Attorneys for Donald Sterling want a judge to allow the former Clippers owner to countersue a woman who alleges she was subjected to sexual demands and racist comments while they were romantically involved and she was in his employ.
Maiko Maya King’s lawsuit, filed in June 2014 in Los Angeles Superior Court, alleges she was fired when she complained.
She says they were involved in a romantic relationship from 2005 to 2011, during which Sterling lobbed a “steady stream of racially and sexually offensive comments” at her.
Sterling’s proposed countersuit alleges that she took a portrait of him and other property without his permission, according to court papers filed Wednesday by the real estate mogul’s attorneys.

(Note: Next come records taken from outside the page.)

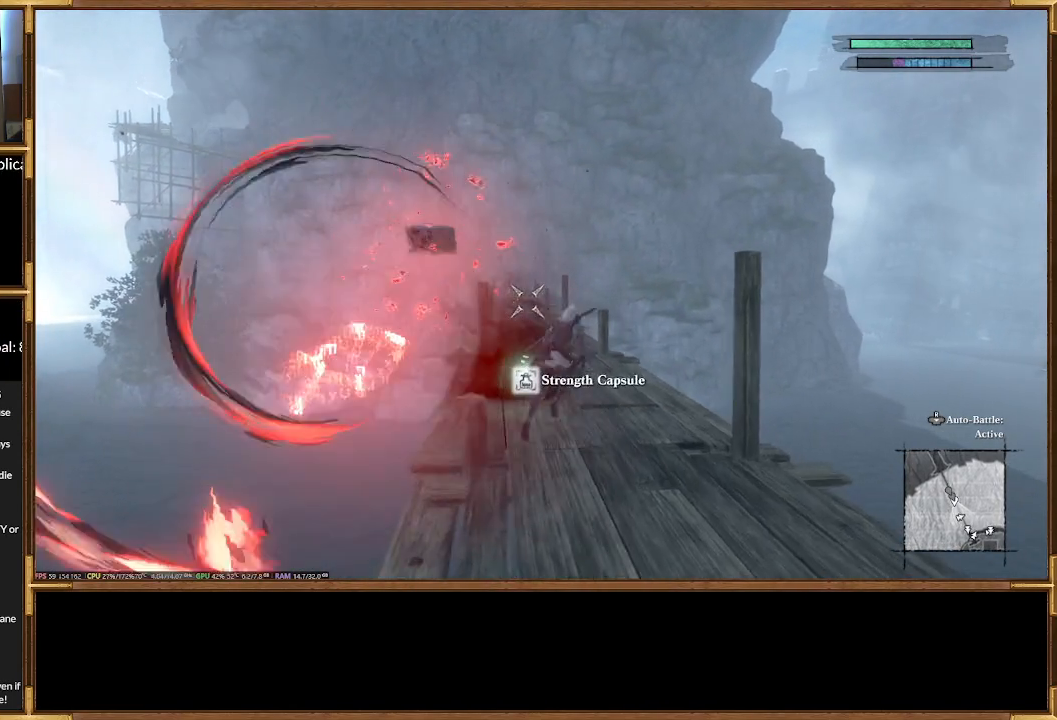
Gameplay with a controller (PlayStation layout); each line is a JSON object with the inputs held at the frame after it. "events" lists button and stick changes between this image and that frame as [ms after this image, input, new state], when the widget could be followed in between. Not read: left_stick right_stick.
{"buttons": [], "events": [[33, "R2", "down"], [167, "R2", "up"]]}
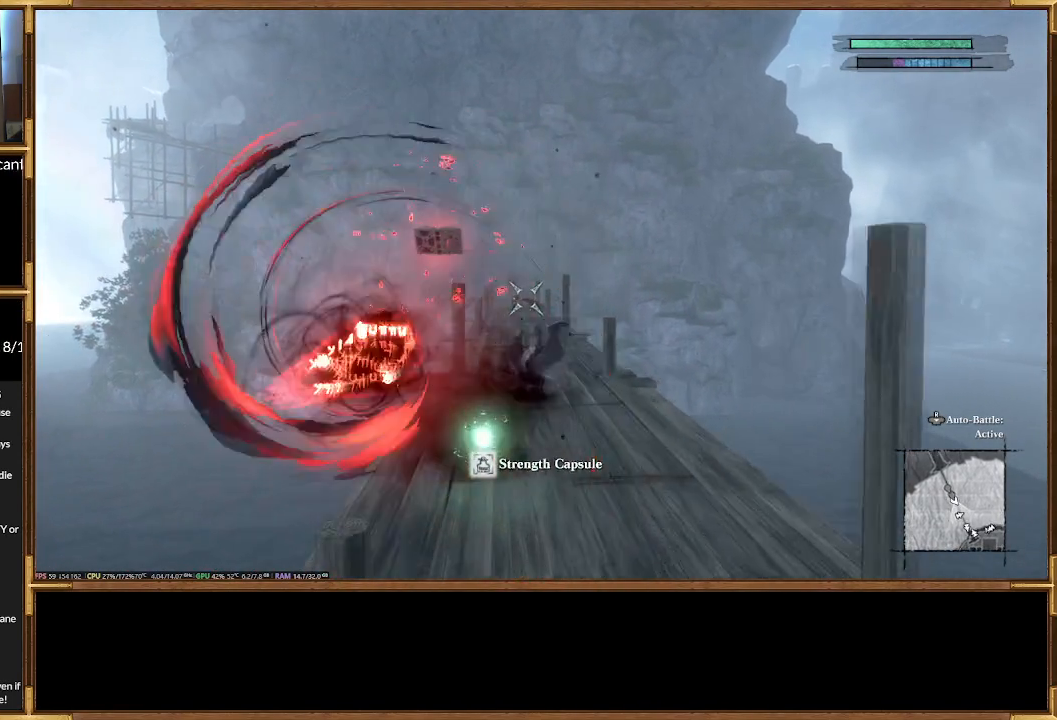
{"buttons": [], "events": []}
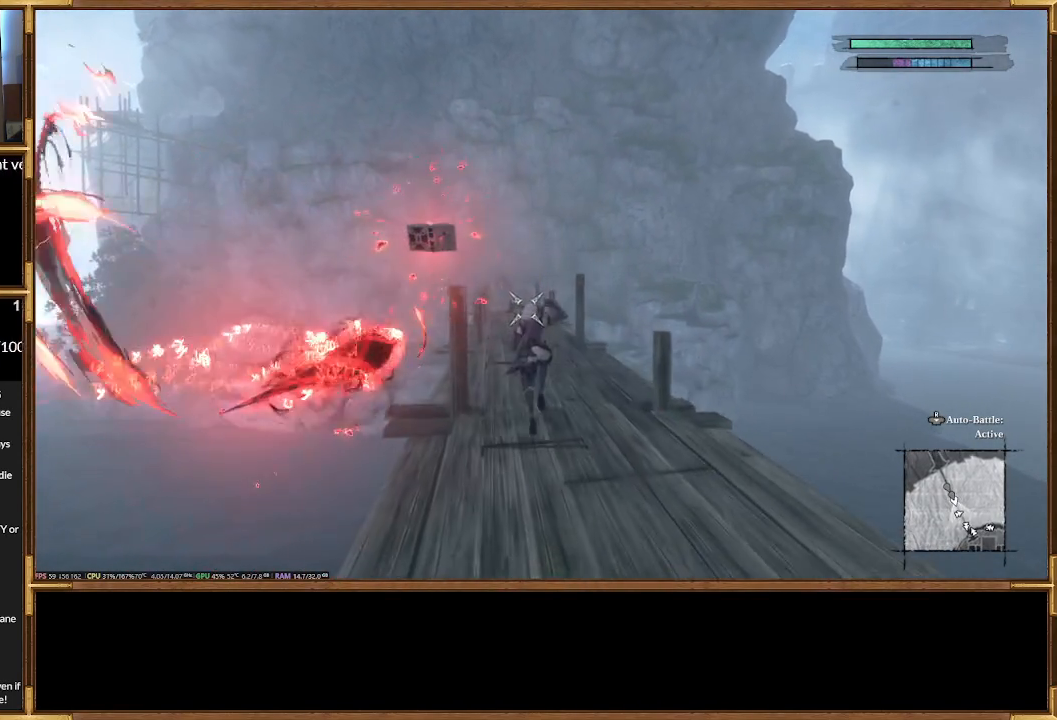
{"buttons": [], "events": []}
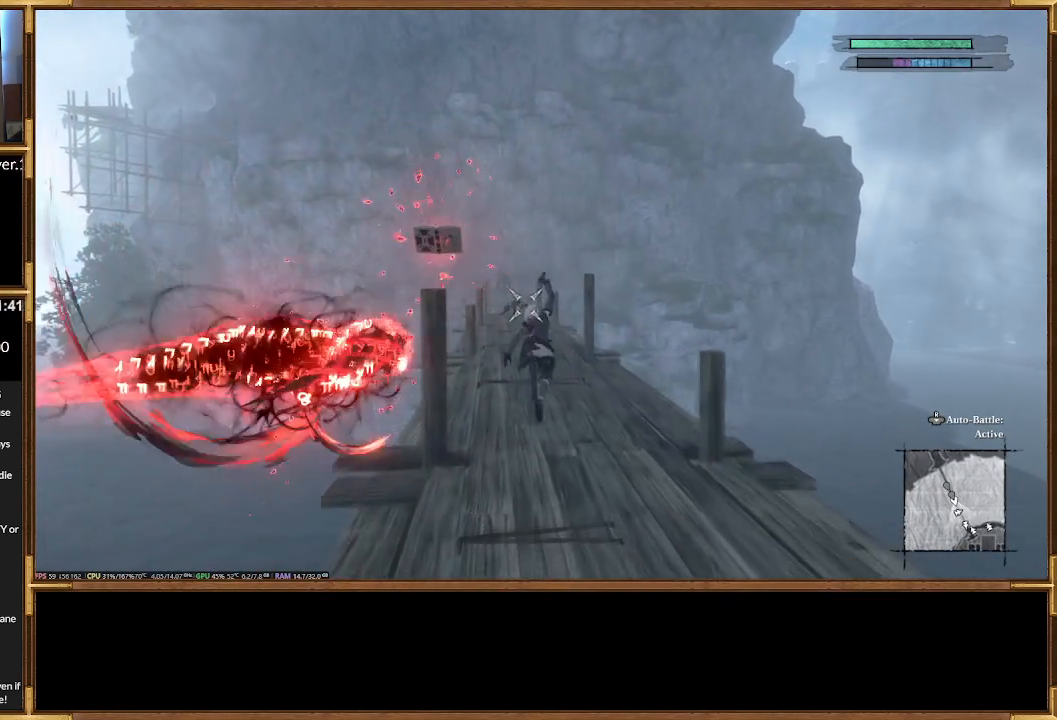
{"buttons": [], "events": []}
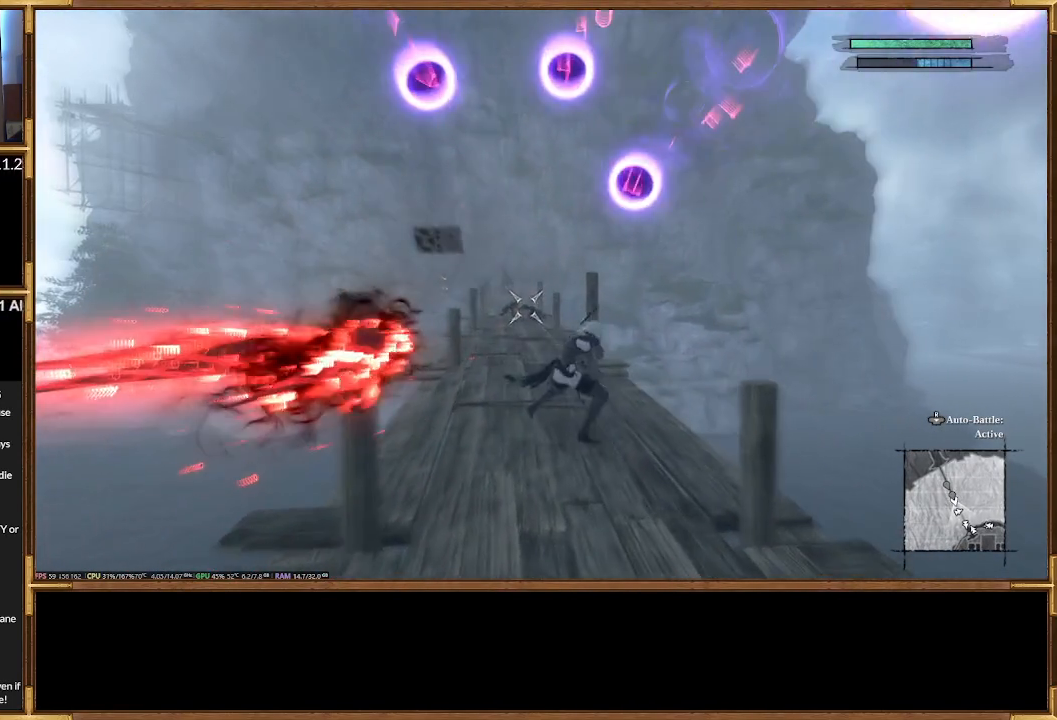
{"buttons": [], "events": []}
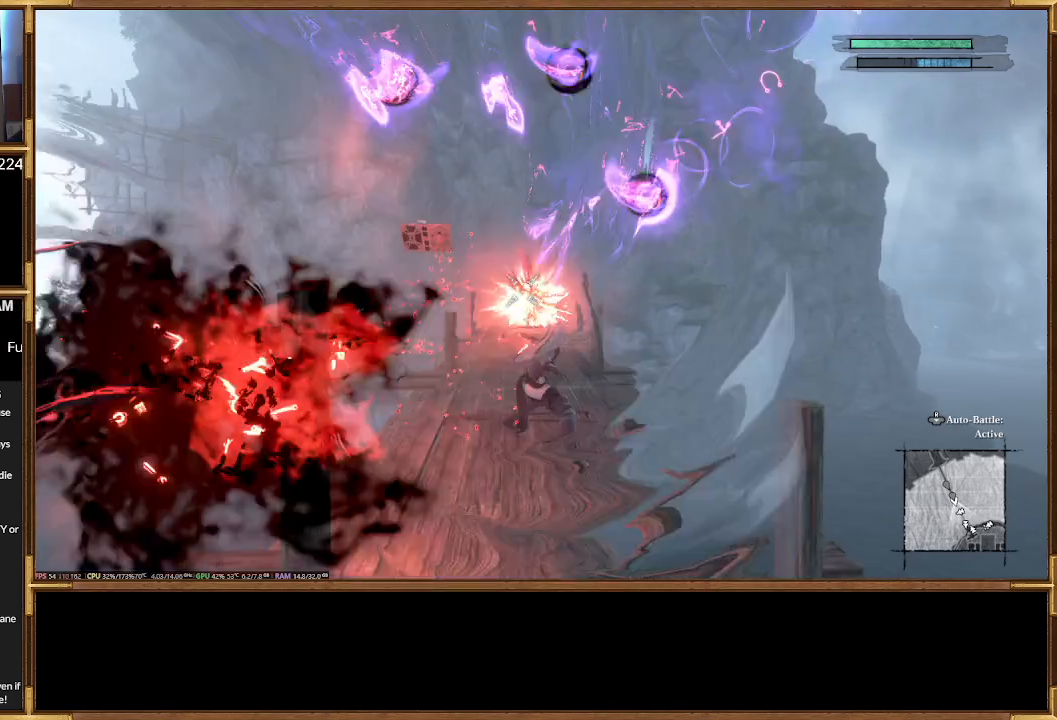
{"buttons": [], "events": []}
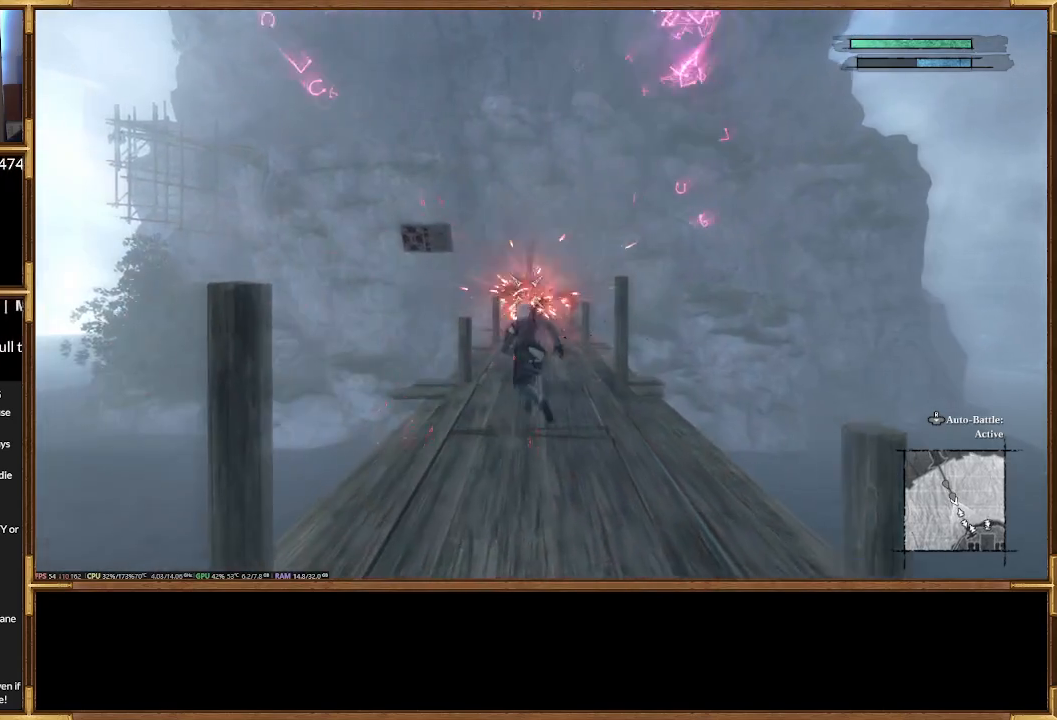
{"buttons": ["R2"], "events": [[367, "R2", "down"]]}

King alleges that Sterling made sexual demands and withheld wages when she refused. She also accuses him of uttering racial epithets against her former husband, who is black, and their children.
Her lawsuit quotes Sterling as asking her, “How could you be married to a black man? I want to take you out of the black world and put you into the white world.”
In their court papers, attorneys for Sterling allege that King is “a younger woman attempting to fleece an 81-year-old man.”
The Sterling attorneys also deny in their court papers that King is a former employee of his corporation.
“She was never such and discovery propounded to her will show that,” the Sterling lawyers state in their court papers.
According to the proposed countersuit, Sterling and King were friends from 2005 until last year and that she had access to his home many times. In May 2014, she took the oil painting of Sterling worth $10,000, an envelope containing $10,000 cash and a $7,000 hearing aid without his permission, according to the tentative countersuit.
Sterling’s lawyers claim they asked King in February to return the painting, but she refused. Sterling also lent King $2,000 to pay her mortgage at her home, but she still owes $1,500, according to the proposed countersuit.
Sterling was banned for life by the National Basketball Association over racist remarks in a private conversation that were recorded secretly and leaked to the media last year. His wife, Shelly Sterling, later sold the team to former Microsoft Chairman Steve Ballmer for $2 billion.
A hearing on the Sterling countersuit motion is scheduled Oct. 21 before Judge Suzanne Brugera.